上項目にも通じるところですが、デジタルは「サービス終了時」にサーバが閉じられてしまうことから、サーバに保存されている所持カードが藻屑になってしまうという弱点があります。
アナログはあくまでも自分の手元にカードがあるため、その気になれば、相手さえいればゲームを遊べるのです。

カード価値の乱高下という「マネーゲーム」を楽しむ浪漫

アナログカードゲームの売り買いには、ショップという経済市場が存在してくることから、需給に従って「値段」がつけられます。二桁円の弱いカードから、強力カードは四桁や五桁になるものの。絶版になったカードには六桁という恐ろしい値段になることもしばしばです。強力なカードが世間的に浸透するまでに安値で青田買いをしたり、コレクション性の高い絶版カードを頑張って手に入れたりという、そういった「市場」を扱ったマネーゲームができる余地はアナログにはなく、話の種になる面白さになりますよね。
デジタルカードゲームは、同レアリティであればそこに価値の違いはないですし、時間の経過と共に値段が変化することはありません。「安定している」という強みでもありますが、刺激が足らないと見る向きもわかります。

人対人というドラマ。ドキュメンタリー。

アナログゲームであるこそ、そこには机を挟んだ対面を必須とします。
将棋や囲碁、スポーツが何故時代を超えて愛されているか、それは勝負師達の表情や姿勢が視聴者の琴線に響いているからです。
カードゲームの世界でも同じです。焦りや緊張があり、それによって紡がれる勝負ドラマ。
ミスなく戦えれば楽しめるわけでなく、人間同士が対面しているからこそ選ばれる勝負手や勘、ドラマに惹かれるからこそ、カードゲーマーはカードゲーマーをしているわけではないでしょうか(いいこと言った)
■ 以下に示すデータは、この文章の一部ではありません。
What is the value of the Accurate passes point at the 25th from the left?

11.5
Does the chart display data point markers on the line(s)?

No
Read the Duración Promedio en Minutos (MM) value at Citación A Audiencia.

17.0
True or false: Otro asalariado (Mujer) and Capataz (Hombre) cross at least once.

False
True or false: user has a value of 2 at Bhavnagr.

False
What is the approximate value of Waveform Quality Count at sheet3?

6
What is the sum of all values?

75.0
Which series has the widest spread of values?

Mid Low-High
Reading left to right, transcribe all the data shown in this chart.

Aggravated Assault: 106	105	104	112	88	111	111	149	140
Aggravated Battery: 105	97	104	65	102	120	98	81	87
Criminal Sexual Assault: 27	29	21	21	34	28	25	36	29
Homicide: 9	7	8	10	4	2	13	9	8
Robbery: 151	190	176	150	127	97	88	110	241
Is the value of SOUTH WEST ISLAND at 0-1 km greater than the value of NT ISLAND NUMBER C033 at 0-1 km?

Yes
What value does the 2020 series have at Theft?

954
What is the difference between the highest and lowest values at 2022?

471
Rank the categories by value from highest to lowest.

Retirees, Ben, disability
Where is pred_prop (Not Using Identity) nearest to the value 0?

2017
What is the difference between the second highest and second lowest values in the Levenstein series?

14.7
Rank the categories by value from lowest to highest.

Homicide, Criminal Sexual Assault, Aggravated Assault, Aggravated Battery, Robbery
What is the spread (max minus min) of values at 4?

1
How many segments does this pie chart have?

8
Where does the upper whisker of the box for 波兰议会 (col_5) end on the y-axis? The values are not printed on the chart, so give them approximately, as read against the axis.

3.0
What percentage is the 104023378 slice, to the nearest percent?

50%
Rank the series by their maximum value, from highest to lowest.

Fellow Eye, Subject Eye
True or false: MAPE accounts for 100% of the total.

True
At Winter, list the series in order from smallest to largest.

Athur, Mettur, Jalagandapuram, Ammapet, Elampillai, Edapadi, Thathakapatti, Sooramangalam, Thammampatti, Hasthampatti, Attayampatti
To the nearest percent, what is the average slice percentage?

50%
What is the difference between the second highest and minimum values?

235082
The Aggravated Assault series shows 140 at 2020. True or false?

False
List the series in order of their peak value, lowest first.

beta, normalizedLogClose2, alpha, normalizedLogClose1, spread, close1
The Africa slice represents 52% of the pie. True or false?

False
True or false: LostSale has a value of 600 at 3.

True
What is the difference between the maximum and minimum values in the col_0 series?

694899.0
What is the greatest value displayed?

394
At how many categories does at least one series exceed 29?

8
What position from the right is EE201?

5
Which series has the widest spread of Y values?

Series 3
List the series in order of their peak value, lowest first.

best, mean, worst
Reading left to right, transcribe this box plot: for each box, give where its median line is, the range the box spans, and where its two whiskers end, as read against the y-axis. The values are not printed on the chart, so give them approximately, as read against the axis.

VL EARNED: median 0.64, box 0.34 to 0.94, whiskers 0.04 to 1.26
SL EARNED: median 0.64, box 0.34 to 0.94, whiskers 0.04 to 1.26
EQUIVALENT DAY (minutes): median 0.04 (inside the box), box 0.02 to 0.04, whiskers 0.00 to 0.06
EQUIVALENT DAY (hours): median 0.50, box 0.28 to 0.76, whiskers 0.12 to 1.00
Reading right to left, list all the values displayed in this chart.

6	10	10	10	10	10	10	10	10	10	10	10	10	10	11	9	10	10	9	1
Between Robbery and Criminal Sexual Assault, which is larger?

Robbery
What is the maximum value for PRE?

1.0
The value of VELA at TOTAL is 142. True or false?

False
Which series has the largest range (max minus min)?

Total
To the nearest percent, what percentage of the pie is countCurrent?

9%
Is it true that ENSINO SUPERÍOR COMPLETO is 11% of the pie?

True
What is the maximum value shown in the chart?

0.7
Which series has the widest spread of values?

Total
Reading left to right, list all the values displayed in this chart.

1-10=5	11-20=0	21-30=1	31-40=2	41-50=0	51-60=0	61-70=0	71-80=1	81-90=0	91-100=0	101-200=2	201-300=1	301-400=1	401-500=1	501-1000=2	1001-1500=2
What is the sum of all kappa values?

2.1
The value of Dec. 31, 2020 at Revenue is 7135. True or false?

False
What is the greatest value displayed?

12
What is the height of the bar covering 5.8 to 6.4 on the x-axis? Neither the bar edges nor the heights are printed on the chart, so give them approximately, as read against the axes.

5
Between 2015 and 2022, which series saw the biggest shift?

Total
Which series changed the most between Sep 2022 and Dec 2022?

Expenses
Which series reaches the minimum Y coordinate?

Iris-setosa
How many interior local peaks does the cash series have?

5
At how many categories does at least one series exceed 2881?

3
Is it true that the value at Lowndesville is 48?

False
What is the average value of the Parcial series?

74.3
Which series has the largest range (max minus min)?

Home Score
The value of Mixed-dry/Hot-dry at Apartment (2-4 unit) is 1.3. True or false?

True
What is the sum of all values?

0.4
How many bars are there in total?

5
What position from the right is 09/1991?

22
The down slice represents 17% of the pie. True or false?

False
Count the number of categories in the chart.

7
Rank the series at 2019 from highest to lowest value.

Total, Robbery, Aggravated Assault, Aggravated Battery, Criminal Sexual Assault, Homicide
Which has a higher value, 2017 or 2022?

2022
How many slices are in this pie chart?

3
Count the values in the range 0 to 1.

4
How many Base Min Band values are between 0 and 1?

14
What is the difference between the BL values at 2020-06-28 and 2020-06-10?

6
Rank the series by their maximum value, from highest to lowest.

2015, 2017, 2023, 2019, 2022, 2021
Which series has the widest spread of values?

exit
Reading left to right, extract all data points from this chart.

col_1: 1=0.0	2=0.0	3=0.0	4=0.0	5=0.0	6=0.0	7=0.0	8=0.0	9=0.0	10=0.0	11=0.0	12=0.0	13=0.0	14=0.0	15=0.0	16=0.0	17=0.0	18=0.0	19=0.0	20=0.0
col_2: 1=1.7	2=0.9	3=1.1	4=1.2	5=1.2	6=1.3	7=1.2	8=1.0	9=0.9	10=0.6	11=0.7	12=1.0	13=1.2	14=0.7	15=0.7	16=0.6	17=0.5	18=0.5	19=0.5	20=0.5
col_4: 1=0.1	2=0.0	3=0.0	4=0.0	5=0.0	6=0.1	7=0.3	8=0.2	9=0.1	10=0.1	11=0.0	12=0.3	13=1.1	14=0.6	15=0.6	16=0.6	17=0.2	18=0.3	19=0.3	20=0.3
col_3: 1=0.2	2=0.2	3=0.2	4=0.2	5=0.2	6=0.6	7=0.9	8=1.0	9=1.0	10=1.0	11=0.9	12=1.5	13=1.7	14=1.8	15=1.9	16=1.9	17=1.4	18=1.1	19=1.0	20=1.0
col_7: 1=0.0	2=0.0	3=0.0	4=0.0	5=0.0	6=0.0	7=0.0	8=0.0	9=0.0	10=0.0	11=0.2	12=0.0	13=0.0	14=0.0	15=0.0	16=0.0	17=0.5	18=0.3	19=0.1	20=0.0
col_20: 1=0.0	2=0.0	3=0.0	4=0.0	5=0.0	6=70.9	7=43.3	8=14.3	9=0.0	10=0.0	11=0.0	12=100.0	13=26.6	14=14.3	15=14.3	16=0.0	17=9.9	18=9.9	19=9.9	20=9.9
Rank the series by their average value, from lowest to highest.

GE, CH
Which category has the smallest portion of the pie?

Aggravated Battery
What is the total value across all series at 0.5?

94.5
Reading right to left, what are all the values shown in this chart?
(画像は「3月のライオン」より。将棋に賭ける男たちの生き様を描く人間ドラマです)

「興味ある? はい、どーぞ」が限りなくやりやすい!

カードゲーマーはなんだかんだ、すごくカードを所持しているわけなんですよ。
そして、興味がある人にコモンカードを分け与えて布教することに喜びを覚える人が多いのは間違いないんです!
そういう点において、アナログはすごく布教がしやすい。スタートラインの垣根は、とても低く設定されています。
デジタルトレーディングカードゲームはどうしても、(それだけのための投資ではないとはいっても)デジタルデバイスの所持が必須であることから、金銭的・技術的な垣根が高いのは否めません。
人の手から人の手でへ布教できる、デジタルには絶対超えられない強みがそこにあります。

コミュニケーションツールとして、ゲーマーを繋ぐには極上のツールだと思います。
アナログゲームには今後も、そういった役割を持ってほしいですよね。